* **GOAL OF THE EXERCISE**
Sort through the material below and copy each line with "Eucharist".

* **SOURCE DATA**
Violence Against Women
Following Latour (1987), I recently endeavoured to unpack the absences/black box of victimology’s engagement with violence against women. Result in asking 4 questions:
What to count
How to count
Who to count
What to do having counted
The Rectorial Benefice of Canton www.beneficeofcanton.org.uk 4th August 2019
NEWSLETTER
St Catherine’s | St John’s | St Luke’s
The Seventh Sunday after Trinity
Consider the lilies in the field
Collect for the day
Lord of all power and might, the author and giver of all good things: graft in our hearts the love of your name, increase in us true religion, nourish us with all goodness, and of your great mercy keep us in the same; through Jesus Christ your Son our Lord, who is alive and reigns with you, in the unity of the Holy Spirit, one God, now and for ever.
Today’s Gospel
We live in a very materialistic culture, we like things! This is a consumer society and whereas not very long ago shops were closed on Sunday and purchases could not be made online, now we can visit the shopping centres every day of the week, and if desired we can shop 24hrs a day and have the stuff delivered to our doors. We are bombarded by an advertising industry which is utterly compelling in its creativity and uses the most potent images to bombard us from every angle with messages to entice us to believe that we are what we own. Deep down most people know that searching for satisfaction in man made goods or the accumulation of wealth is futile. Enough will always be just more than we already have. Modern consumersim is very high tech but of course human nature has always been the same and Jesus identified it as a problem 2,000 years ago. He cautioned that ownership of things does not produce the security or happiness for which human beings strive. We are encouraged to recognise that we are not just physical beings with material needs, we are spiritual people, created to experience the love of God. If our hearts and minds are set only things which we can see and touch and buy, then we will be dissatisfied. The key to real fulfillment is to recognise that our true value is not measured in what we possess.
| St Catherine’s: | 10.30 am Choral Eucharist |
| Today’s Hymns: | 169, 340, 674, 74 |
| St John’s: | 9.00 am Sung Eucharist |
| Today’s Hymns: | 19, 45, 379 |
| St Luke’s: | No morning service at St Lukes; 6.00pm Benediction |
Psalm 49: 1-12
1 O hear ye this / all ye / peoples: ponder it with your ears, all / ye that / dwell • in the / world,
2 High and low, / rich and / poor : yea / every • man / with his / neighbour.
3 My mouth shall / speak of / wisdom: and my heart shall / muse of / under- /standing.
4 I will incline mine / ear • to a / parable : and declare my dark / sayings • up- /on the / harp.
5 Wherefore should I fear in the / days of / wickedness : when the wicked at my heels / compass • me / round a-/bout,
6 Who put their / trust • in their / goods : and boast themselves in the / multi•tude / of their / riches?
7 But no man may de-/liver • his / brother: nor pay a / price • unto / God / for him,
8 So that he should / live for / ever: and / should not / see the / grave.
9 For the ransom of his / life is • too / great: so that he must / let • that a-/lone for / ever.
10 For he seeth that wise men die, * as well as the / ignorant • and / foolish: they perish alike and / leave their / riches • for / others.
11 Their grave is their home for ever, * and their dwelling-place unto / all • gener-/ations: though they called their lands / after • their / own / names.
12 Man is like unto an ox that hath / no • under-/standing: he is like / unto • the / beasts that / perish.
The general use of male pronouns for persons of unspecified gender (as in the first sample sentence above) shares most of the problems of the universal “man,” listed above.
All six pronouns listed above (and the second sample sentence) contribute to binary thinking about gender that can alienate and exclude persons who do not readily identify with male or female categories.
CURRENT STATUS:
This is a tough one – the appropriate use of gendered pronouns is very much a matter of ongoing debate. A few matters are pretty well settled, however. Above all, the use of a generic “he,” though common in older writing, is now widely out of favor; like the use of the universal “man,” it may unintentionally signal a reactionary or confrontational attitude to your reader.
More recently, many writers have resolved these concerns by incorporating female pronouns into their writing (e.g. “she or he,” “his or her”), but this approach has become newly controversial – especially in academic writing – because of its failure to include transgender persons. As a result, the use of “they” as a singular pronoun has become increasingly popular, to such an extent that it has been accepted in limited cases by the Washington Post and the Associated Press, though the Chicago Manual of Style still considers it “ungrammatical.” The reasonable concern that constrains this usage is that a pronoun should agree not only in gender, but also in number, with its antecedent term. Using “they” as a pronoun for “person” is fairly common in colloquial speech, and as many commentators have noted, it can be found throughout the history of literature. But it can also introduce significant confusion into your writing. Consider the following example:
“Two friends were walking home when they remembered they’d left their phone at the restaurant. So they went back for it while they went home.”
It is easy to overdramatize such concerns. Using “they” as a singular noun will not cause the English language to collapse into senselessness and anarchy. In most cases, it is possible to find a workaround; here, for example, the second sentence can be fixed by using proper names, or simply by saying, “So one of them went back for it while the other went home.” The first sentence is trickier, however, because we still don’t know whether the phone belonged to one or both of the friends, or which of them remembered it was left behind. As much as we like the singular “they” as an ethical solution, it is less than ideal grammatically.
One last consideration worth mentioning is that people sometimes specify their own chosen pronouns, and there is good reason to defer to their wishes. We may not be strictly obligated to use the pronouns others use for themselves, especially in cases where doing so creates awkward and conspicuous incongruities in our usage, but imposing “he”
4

* **RESPONSE TO THIS TASK**
| St Catherine’s: | 10.30 am Choral Eucharist |
| St John’s: | 9.00 am Sung Eucharist |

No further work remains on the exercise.